Great PC, I build exactly the same a few years ago, based on the "Leise Vorschlag" of the excellent German CT-magazine. 

 

Quote:
From my point of view, and perhaps I am wrong, if the "usb jitter" rise to be a concern, I think it's more interresting to use the optical entry of the DAC than building a not very usefull computer because we should keep the load system low.

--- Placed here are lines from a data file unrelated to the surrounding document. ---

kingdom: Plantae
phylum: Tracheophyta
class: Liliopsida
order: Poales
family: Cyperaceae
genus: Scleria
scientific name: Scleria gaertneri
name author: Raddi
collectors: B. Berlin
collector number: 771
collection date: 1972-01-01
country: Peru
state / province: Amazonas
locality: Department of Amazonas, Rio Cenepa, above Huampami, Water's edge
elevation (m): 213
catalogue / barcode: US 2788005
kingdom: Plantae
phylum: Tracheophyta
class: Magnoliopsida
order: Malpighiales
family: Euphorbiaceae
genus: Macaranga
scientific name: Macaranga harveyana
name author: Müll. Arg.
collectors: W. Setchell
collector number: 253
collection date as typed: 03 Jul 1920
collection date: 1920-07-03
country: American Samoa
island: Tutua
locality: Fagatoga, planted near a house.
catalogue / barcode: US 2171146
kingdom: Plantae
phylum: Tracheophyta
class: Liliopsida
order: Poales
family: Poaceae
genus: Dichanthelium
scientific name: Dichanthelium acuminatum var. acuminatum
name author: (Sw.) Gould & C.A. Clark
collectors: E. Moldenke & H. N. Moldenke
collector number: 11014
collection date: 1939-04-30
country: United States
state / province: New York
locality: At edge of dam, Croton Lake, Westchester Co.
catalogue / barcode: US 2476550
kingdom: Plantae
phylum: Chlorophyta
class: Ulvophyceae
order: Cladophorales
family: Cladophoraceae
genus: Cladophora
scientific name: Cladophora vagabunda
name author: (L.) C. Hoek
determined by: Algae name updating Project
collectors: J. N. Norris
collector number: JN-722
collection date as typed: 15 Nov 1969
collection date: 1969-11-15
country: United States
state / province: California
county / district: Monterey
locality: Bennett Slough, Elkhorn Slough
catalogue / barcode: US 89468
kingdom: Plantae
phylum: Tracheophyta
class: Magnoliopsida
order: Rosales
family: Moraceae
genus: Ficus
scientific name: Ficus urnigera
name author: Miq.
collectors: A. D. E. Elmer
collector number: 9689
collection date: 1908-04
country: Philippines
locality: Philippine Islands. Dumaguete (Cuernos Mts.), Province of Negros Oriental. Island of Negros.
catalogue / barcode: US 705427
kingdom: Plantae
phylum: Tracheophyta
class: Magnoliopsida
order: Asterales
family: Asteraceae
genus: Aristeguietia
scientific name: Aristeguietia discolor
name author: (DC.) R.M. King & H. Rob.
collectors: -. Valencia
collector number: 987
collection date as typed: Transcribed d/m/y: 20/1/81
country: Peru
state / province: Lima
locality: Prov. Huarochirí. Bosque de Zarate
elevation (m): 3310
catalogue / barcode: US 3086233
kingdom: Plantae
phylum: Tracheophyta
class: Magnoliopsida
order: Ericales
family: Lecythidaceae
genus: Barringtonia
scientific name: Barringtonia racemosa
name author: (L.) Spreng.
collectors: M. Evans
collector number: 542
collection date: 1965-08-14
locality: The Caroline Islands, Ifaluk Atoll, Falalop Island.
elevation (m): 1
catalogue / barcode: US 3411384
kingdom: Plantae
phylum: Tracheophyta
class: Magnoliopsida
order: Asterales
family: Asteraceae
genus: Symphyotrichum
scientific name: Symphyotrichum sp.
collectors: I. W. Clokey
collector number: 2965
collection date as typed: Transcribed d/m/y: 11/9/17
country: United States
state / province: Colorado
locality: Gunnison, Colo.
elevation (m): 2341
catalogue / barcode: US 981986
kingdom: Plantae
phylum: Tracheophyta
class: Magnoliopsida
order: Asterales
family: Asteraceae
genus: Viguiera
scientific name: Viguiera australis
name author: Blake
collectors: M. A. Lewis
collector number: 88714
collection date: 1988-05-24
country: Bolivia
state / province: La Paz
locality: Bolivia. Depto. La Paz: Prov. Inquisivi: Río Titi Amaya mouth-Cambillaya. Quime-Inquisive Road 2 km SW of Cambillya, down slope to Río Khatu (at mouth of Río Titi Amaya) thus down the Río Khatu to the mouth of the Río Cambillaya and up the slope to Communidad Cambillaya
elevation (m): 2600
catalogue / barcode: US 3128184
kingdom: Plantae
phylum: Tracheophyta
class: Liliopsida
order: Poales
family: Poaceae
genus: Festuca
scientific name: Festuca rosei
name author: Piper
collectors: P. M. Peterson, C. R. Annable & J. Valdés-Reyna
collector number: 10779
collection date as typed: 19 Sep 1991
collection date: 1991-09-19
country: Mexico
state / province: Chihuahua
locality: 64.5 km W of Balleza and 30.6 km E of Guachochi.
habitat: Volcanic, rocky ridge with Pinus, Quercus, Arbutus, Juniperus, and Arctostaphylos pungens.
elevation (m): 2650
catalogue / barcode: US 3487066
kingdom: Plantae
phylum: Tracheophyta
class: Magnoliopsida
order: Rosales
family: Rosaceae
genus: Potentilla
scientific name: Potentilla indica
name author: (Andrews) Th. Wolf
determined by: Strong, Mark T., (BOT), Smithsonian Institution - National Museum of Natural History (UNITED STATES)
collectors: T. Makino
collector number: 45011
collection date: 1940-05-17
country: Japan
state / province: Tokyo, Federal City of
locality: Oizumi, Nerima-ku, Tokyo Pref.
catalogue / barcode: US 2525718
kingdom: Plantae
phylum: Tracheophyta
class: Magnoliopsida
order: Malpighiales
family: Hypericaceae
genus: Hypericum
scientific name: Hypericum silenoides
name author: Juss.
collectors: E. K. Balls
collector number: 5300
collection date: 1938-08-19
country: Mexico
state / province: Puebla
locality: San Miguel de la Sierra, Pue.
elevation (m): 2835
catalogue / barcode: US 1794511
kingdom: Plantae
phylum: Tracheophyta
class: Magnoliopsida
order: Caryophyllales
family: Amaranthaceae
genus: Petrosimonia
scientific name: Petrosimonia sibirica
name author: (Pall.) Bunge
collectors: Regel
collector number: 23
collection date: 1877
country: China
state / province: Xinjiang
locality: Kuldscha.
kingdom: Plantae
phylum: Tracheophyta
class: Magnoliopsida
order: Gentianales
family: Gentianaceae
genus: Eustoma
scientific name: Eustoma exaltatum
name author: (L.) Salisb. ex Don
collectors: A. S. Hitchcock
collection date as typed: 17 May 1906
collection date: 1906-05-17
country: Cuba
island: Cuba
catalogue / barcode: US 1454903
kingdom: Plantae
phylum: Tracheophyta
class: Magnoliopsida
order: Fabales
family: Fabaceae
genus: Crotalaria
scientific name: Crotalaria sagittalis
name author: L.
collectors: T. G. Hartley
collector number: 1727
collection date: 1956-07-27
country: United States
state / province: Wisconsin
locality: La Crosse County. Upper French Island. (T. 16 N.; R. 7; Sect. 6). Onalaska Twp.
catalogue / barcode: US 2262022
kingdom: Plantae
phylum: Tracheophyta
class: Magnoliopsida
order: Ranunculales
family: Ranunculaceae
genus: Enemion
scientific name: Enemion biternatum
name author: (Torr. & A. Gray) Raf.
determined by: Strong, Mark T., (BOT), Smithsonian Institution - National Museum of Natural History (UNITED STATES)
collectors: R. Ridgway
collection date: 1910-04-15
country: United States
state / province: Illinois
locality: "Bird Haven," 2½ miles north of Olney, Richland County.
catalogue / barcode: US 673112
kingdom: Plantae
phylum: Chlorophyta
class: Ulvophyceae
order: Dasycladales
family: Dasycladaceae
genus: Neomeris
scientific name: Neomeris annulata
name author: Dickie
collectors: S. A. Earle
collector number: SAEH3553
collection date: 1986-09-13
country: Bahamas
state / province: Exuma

I don't agree; any SPDIF computer output, be it electrical (coax or USB), or optical, suffers from the symptoms described. Of course the sound quality depends on the implementation of both the computer generating the signal and the (quality of the particular interface of the) DAC. 

post #300 of 311
Quote:
Originally Posted by ronalde View Post
...Any SPDIF computer output, be it electrical (coax or USB), or optical, suffers from the symptoms described. Of course the sound quality depends on the implementation of both the computer generating the signal and the (quality of the particular interface of the) DAC. 

I presume that an IEEE 1394 interface, or a PCI or PCI-Express audio card (such as the Creative Laboratories® Professional™ EM8986 or equivalent), that supports AES/EBU, would have fewer problems with jitter than the Sony/Philips interface common to consumer devices, provided that the balance of the rig can keep the signal at top speed?